*** Extract to read Section Begins ***

The thing that interests me is consciousness. I know from personal experience that my existence has a strong subjective component. The question that really interests me how can we get an AI to share that experience, and if we can, how can we possibly be know?
Now, and engineer would probably approach the problem through functional equivalence. If the behaviours are the same under all circumstances then we can call that "good enough" and assume that equivalent behaviour indicates equivalent processes. From what you've written so far in this discussion, I'm guessing that you're broadly of that opinion yourself. For my part, I think that's just avoiding the issue.
This is what I meant by "magically self aware clockwork". Any combination of hardware and software can be modelled entirely in software by writing a software emulator for the hardware. It works both ways: any piece of software can be executed entirely in hardware. So whatever the program, there's no reason it can't be recreated in clockwork, along the lines of pre-Babbage calculating machines.
So let's try a thought experiment: suppose you reduce a human mind to software, and then re-implement that software as a clockwork calculator, albeit an extremely large one. Is that collection of cogs conscious in the same way that I know myself to be conscious. And if it is, by what process did that conscious come to reside in all that moving metal? Is there a critical number of cogs after which the machinery becomes capable of apprehending the beauty of a sunset (as opposed to merely recognising it as something humans would find beautiful). Or is that self awareness intrinsic in all clockwork to some lesser degree, such that a clock on a mantelpiece is actively enumerating seconds as they pass, rather than just mechanically moving over time.

*** Extract to read Section Ends ***
*** Data under study Section Begins ***

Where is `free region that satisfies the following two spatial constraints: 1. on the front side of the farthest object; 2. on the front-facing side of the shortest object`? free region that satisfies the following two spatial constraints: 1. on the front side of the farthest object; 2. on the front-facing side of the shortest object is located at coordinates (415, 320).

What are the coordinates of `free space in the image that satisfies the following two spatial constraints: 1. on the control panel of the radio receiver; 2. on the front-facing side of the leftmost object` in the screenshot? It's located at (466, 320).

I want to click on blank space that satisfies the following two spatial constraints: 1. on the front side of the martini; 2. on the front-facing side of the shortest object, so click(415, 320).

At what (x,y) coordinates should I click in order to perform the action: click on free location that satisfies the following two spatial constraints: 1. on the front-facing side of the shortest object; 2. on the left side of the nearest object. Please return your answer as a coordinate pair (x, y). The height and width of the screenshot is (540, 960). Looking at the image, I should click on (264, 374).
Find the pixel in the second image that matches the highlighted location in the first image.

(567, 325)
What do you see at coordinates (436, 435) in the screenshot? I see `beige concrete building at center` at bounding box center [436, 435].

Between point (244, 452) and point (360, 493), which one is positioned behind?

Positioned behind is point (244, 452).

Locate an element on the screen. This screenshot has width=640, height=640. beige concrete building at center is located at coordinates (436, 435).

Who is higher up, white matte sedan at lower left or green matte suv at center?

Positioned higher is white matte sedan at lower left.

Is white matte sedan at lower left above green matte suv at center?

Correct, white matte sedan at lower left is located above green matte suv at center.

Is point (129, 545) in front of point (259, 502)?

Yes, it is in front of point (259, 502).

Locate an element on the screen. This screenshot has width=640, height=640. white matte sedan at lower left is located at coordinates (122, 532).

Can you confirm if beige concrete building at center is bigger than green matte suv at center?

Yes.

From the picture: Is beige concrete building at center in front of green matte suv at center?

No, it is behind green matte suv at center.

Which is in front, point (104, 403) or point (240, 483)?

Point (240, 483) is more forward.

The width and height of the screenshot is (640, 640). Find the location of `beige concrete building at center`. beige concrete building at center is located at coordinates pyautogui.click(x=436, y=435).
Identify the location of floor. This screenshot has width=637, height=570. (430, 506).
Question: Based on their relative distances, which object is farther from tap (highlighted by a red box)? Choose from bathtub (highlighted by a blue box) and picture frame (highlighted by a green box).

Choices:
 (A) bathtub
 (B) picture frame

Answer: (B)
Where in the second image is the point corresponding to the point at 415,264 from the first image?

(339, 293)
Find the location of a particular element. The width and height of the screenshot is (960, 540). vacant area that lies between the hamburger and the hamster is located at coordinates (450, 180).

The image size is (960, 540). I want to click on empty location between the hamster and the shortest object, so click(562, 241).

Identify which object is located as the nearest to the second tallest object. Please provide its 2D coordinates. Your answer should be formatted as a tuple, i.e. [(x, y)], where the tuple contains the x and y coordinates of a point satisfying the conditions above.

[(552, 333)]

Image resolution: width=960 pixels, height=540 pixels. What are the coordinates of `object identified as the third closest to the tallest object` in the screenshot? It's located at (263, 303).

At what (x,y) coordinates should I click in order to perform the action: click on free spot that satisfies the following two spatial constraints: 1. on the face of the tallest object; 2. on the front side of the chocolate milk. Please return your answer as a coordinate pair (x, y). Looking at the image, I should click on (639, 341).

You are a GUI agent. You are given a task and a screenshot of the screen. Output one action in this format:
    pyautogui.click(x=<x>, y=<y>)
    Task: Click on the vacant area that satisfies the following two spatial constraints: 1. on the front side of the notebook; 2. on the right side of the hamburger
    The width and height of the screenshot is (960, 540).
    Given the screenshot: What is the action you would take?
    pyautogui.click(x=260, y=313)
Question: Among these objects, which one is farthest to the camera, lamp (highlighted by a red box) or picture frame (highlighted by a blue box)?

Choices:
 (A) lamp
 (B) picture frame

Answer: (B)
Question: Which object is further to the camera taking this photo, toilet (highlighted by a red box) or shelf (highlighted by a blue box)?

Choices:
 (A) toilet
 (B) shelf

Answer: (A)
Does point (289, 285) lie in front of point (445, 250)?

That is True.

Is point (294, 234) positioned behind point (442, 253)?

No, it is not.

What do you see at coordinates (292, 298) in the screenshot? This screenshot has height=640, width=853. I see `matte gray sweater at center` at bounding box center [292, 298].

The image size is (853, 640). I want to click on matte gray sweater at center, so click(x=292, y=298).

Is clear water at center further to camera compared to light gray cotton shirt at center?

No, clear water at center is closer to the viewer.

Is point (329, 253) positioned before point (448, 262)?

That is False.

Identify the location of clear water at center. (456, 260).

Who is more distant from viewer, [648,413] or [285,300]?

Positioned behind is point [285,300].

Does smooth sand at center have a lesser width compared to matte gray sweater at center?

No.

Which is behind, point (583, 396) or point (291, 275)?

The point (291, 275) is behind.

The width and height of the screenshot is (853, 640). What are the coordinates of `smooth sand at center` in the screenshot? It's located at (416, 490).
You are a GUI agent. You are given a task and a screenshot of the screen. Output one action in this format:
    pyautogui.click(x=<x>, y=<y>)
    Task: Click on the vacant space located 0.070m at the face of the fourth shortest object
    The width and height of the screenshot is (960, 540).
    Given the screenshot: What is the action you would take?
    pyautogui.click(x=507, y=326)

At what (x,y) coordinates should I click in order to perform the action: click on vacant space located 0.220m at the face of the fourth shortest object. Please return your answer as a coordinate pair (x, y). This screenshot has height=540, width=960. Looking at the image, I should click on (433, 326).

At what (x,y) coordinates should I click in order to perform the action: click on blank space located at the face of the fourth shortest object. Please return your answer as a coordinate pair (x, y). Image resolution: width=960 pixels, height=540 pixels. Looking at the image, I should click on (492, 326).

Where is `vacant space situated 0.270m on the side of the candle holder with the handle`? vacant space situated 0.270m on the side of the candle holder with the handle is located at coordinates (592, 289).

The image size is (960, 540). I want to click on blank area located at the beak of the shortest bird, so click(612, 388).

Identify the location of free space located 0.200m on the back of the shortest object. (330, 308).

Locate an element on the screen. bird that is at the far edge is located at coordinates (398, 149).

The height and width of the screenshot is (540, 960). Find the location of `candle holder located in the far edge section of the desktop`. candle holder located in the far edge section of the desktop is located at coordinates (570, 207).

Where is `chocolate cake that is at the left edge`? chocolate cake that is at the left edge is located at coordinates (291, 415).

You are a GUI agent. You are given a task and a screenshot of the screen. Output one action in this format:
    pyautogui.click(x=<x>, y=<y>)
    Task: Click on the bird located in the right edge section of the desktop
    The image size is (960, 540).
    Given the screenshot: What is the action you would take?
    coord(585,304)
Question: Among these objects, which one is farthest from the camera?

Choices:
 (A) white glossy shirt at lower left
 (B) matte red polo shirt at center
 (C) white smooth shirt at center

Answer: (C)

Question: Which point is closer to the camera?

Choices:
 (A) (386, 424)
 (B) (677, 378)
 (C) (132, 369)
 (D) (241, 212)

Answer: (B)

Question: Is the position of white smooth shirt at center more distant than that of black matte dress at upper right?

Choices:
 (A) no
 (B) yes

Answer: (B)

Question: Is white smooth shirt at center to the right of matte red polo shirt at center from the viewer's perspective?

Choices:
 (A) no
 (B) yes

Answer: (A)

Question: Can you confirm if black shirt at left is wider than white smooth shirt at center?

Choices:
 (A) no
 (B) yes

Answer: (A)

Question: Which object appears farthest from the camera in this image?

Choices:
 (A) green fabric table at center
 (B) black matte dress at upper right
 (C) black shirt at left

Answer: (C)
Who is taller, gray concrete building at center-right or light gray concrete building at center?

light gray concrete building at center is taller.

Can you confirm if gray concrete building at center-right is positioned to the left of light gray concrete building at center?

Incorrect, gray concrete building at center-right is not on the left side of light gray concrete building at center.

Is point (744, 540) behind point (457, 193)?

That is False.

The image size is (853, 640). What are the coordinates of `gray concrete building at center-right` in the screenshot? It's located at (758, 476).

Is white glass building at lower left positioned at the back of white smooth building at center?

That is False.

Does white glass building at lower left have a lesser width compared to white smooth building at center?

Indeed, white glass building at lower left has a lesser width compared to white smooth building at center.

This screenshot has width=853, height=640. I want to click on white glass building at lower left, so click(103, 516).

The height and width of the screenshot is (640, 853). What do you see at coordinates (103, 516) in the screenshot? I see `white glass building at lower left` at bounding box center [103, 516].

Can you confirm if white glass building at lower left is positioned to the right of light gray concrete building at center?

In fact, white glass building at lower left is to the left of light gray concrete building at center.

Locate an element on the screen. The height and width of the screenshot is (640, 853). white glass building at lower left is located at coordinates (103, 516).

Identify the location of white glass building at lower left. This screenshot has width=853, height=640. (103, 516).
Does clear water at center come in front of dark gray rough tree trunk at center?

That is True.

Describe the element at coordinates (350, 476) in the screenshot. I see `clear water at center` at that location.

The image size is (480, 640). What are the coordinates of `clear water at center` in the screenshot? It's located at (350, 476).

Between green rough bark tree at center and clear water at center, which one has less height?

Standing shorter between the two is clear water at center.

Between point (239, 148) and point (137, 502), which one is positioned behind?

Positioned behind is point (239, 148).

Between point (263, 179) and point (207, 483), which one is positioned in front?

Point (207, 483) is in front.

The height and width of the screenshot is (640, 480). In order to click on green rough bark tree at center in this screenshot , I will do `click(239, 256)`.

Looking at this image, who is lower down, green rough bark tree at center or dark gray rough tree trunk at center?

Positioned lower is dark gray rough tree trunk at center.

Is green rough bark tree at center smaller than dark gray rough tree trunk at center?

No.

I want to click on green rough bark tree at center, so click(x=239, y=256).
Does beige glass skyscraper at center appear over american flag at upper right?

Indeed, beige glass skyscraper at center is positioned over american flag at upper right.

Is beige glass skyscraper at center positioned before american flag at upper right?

*** Data under study Section Ends ***

Print the portion of the consciousness passage between "Now, and engineer" and "pre-Babbage calculating machines.", inclusive.

### Exercise response
Now, and engineer would probably approach the problem through functional equivalence. If the behaviours are the same under all circumstances then we can call that "good enough" and assume that equivalent behaviour indicates equivalent processes. From what you've written so far in this discussion, I'm guessing that you're broadly of that opinion yourself. For my part, I think that's just avoiding the issue.
This is what I meant by "magically self aware clockwork". Any combination of hardware and software can be modelled entirely in software by writing a software emulator for the hardware. It works both ways: any piece of software can be executed entirely in hardware. So whatever the program, there's no reason it can't be recreated in clockwork, along the lines of pre-Babbage calculating machines.